Kevin,
 
A while back I posted on the notion of "logical containers."  I don't believe that I ever cleared up the
terminology to your satisfaction.  However, the recent thread on the translation pages has given me
some insight as to how to use such containers so as to consume those 10 remaining bits in the
recid in the current translation page scheme.  I'll sketch out the approach that I am suggesting.  It
has the advantage that it packs many logical records (from the application perspective) inside of a
single physical record (from the jdbm perspective).
 
The basic idea is that any given physical record serves as a logical record containing some application
data, but can also serve as a container for other logical records.  The container behavior provides for up
to 2^N objects in the physical record, where N is the #of bits available for addressing -- 10 in the case
of the current translation page scheme as you have outlined the current jdbm behavior.  A flag marks
whether the physical record is currently a container or not.  When dynamically promoted to a container,
the following data are added to the record:
 
 - #of logical records in the logical container (may span multiple physical containers)
 - #of logical records in this physical record (up to 2^N).
 - recid of the first secondary container (head of a linked list of zero or more physical records).
 - recid of the last secondary container (tail of a linked list of zero or more physical records).
 - long[] of keys into the container (maintained in sorted order)
 - Object[] of values in the container (indexed into by finding the matching recid in the key[]).
 - keySerializer
 - valueSerializer
 
As you can see the physical record is dynamically transformed into something that is capable of
looking up the recid in an internal index.  The way this works is that the least significant N bits of
the logical recid provided by the application are dropped in order to find the block and offset in the
translation page that points to the physical record.  Those least significant bits are then used to
index into the container to find the logical record (so the key[] could be packed since the high order
bits are always the same)
 
The application inserts into a logical container using:
 
    insert( long containerHintId, Object obj )
 
The container hint is the recid of any object in that container.  The serializer is the value serializer
for the container (see above).
 
When the address space for the physical record (those N bits) becomes full, a secondary container
is created and objects are inserted into that container instead.
 
Note that the CRUD operators have basically the same cost as the original jdbm CRUD operators
since the only indirection is the translation page, exactly like current jdbm operations.  The advantage
is that many logical records may be packed into the same physical record, which has the same
benefits that you noted with using a btree to pack records together:
 
Multiple logical records in a single physical record means:
 
 - fewer, but larger, I/O transfers
 - fewer distinct physical records, so fewer objects in the cache.

## Study questions
1 – In the post on logical containers, substitute "stored record" for "physical record" and write out the passage starting at "- Object[] of" and ending at "Object obj )".
2 – Proceed with the post on logical containers from the point where it stops.
The lines after this point come from a separate source.

## Raw data
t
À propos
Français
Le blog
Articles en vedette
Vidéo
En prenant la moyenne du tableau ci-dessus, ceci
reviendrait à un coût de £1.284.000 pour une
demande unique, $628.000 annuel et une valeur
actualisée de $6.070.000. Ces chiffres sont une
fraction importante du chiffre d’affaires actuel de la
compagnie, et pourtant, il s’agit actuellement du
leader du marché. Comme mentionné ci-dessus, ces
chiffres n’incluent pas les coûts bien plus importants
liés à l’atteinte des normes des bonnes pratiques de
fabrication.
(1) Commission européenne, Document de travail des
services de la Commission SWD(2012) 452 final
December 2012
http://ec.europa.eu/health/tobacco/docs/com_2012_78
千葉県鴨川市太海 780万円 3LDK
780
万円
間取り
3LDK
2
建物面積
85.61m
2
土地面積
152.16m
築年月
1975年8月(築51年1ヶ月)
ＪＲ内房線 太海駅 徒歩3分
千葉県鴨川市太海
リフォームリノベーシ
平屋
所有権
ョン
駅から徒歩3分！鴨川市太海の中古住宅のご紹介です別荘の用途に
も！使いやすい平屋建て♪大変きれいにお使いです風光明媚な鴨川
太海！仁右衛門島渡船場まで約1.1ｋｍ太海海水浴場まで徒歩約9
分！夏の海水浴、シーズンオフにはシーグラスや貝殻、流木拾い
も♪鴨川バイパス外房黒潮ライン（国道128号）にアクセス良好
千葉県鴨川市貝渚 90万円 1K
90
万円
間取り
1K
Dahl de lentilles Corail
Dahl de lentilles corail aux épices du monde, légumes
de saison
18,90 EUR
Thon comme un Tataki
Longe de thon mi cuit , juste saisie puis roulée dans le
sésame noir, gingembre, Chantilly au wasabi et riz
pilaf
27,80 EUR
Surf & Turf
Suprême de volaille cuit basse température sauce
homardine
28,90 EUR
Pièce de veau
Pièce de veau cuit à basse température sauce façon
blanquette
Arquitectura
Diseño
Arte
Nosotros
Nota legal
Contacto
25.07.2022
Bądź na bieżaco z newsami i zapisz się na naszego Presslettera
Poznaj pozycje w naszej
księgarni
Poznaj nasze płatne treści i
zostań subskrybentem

---

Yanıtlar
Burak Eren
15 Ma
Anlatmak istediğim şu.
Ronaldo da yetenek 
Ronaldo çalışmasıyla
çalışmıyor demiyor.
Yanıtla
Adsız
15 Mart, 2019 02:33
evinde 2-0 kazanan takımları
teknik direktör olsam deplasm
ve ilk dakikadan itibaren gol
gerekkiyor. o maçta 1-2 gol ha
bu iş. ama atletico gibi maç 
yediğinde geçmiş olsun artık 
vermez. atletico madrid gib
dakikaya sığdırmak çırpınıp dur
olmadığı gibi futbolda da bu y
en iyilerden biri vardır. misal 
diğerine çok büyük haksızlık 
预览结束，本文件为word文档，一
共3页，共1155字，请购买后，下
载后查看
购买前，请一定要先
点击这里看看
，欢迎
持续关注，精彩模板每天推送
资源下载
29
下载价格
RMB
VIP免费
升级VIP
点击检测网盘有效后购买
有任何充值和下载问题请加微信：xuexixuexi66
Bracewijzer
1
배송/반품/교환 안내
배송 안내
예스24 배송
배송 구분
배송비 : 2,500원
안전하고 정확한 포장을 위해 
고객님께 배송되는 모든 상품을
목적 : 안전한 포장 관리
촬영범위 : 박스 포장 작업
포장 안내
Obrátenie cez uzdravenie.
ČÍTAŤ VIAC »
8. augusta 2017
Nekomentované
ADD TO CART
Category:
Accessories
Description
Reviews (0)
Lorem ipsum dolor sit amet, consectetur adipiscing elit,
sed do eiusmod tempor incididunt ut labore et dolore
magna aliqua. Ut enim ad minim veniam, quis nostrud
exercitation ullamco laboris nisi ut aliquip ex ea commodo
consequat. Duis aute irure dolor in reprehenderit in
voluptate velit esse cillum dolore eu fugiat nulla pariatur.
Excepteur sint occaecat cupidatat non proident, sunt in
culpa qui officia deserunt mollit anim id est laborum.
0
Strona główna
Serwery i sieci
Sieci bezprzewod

## Answers by task
1 –
- Object[] of values in the container (indexed into by finding the matching recid in the key[]).
 - keySerializer
 - valueSerializer
 
As you can see the stored record is dynamically transformed into something that is capable of
looking up the recid in an internal index.  The way this works is that the least significant N bits of
the logical recid provided by the application are dropped in order to find the block and offset in the
translation page that points to the stored record.  Those least significant bits are then used to
index into the container to find the logical record (so the key[] could be packed since the high order
bits are always the same)
 
The application inserts into a logical container using:
 
    insert( long containerHintId, Object obj )

2 –
 
I have implemented a varient on this as a RecordManager interface that delegates to the cache and
then to the BaseRecordManager.  This works very nicely.  However, given the discussion of the
translation pages it is clear that this technique could be migrated directly into jdbm which would
give us full utilization of those unused address bits.
 
So, when considering design alternatives for the translation pages I think that this approach can be
used to regain the full logical address space.   The other consideration, of couse, is changing the
translation pages in order to support reordering of the pages within the store.
 
-bryan
-----Original Message-----
From: jdbm-developer-admin@lists.sourceforge.net [mailto:jdbm-developer-admin@lists.sourceforge.net] On Behalf Of Kevin Day
Sent: Wednesday, September 28, 2005 2:12 AM
To: JDBM Developer listserv
Subject: [Jdbm-developer] More reverse lookup info

 
All-
 
Here are my thoughts for the evening - I'm looking forward to your responses and ideas...
 
 
Logical row id reverse lookup redux
--------------------------------------------------
Based on feedback from Markus, I went back and looked at the logical row ids.  It turns out that the limit on the maximum logical row id has more to do with the 8 byte representation and how it maps to block/offset than it does to the amount of space actually available in the file.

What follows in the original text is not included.